Est. 2021 · Greenwood District — 'Black Wall Street' — prosperous Black community destroyed in 1921 · May 31–June 1, 1921 Tulsa Race Massacre: estimated 75–300 killed, 35 blocks razed · One of the deadliest acts of racial violence in U.S. history · Massacre suppressed in public memory for decades; Oklahoma state commission report 2001 · Greenwood Rising opened 2021 on the centennial as the primary commemorative institution
The Greenwood District of Tulsa, Oklahoma, in the early 20th century was one of the most prosperous Black communities in the United States. The neighborhood — bounded roughly by the Frisco railroad tracks to the south — housed a dense concentration of Black-owned businesses, law offices, medical practices, hotels, theaters, and financial institutions.
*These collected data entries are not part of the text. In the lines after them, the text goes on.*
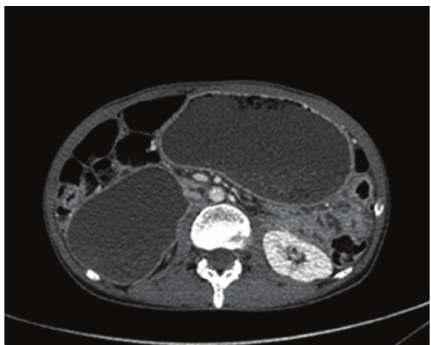
Figure 1: Abdominal computed tomography showing gastric and duodenal distension related to an irregular thickening with stenosis localized to genus inferius duodenal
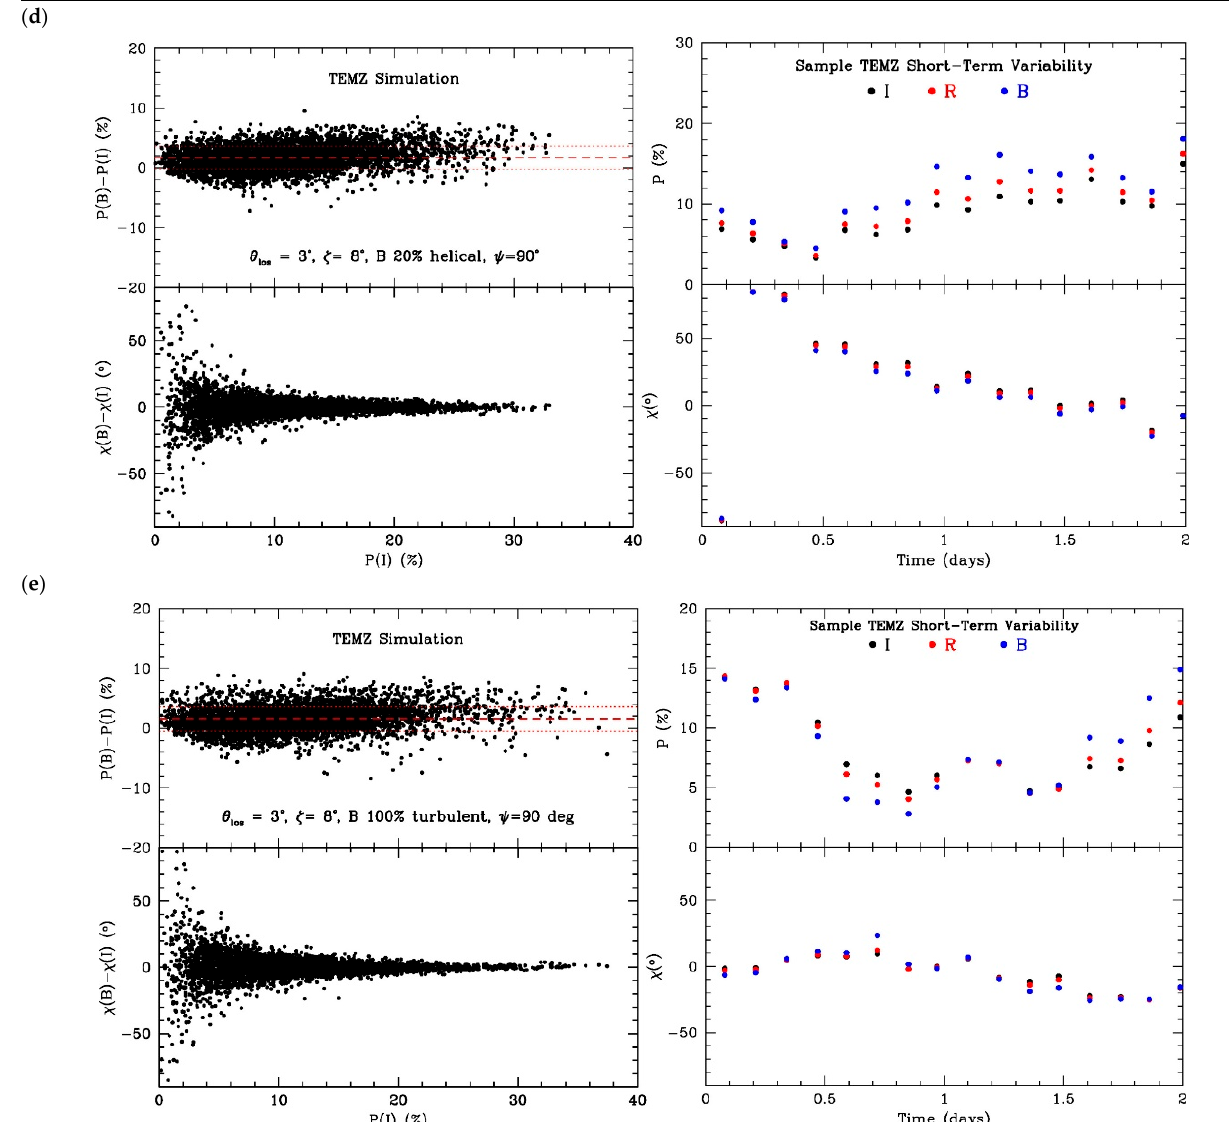
Figure 2. ( Left ) frequency and ( right ) short-term time dependence of the optical linear polarization of a turbulent jet with a standing conical shock representing the “core.” The ratio of ordered helical to total (helical + turbulent) magnetic field decreases from ( a ) 99%, ( b ) 60%, ( c ) 40%, ( d ) 20%, ( e ) 0%. The dashed red horizontal line in the upper left panels indicate the mean value of [ P (I) − P (B)], while the dotted lines demark ± 1 σ .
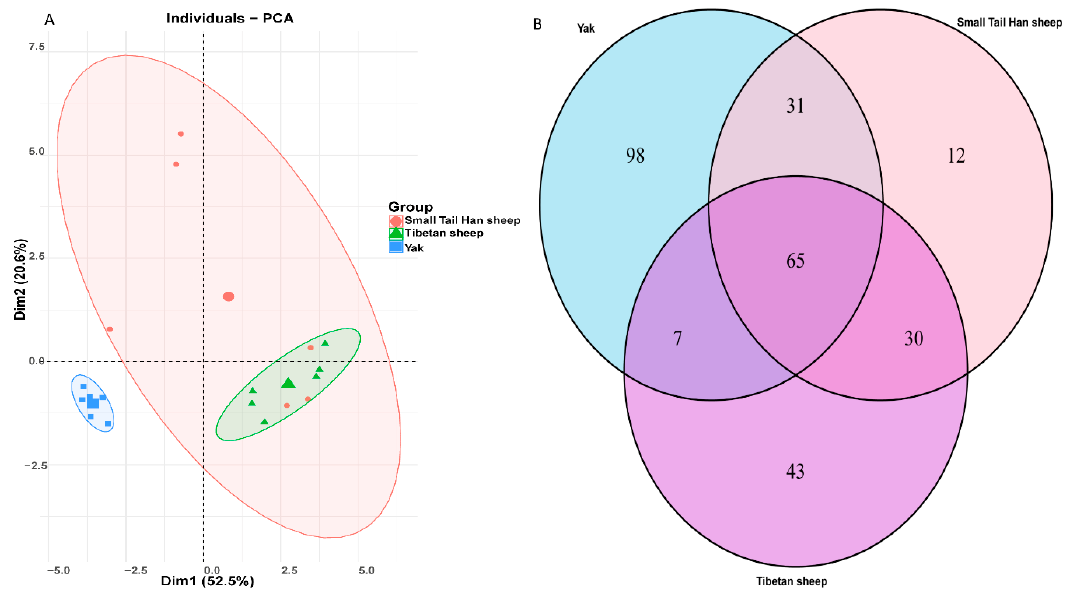
Figure 1. Two-dimensional Principal component analysis (PCA) based on Bray − Curtis distance metrics ( A ); Venn diagrams of OTUs composition ( B ).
The term 'Black Wall Street,' attributed to Booker T. Washington following a visit to Tulsa, reflected the district's economic achievement in the context of the Jim Crow South.
On the evening of May 31, 1921, a confrontation in the Tulsa courthouse — involving a young Black man named Dick Rowland and a white elevator operator named Sarah Page — escalated rapidly. The nature of the initial incident was never fully established by the courts. Within hours, armed groups of white men were attacking the Greenwood District. Through the night and into June 1, the attacks expanded. White mobs, in some accounts assisted by Tulsa police and Oklahoma National Guard units, burned businesses, homes, churches, schools, and medical facilities. Aircraft flew over the district; their role remains disputed in historical scholarship.
By the time the violence ended on June 1, 1921, an estimated 35 city blocks of Greenwood had been destroyed. The death toll has been estimated at 75 to 300 Black residents killed, with thousands displaced and approximately 10,000 left homeless. Property destruction totaled in the millions of dollars. No one was prosecuted for the killings or the destruction.
The massacre was largely suppressed in public historical memory for decades. A major Oklahoma state commission produced a comprehensive report in 2001 documenting the events and recommending reparations, which were not implemented. The centennial of the massacre in 2021 brought renewed national attention. Greenwood Rising, a history center designed to document the district's pre-massacre prosperity and the massacre itself, opened at 23 N Greenwood Ave in 2021. It is the primary institutional anchor for preservation and commemoration of the Greenwood District.
Sources
- https://en.wikipedia.org/wiki/Tulsa_race_massacre
- https://www.greenwoodrising.org/
- https://tulsahistory.org/exhibit/1921-tulsa-race-massacre/
Greenwood Rising is a history museum and memorial, not a site with a paranormal tradition. The inclusion of Greenwood Rising in a dark history inventory reflects its place as one of the most significant sites of racial violence in American history — a category of dark tourism that encompasses memorials, genocide sites, and massacre landscapes visited for historical understanding and commemoration rather than for paranormal interest.
The Greenwood District's history — the deliberate destruction of a prosperous Black community, the documented deaths of hundreds of residents, and the decades-long suppression of that history — makes it a site of lasting historical weight. Visitors to Greenwood Rising engage with that history through the museum's archival records, firsthand accounts, and the physical landscape of the surviving and rebuilt district.
No paranormal tradition has been documented at this site, nor would it be appropriate to frame one. The victims of the 1921 massacre are documented historical persons whose stories are told through testimony, photographic archives, and institutional records — not through ghost accounts.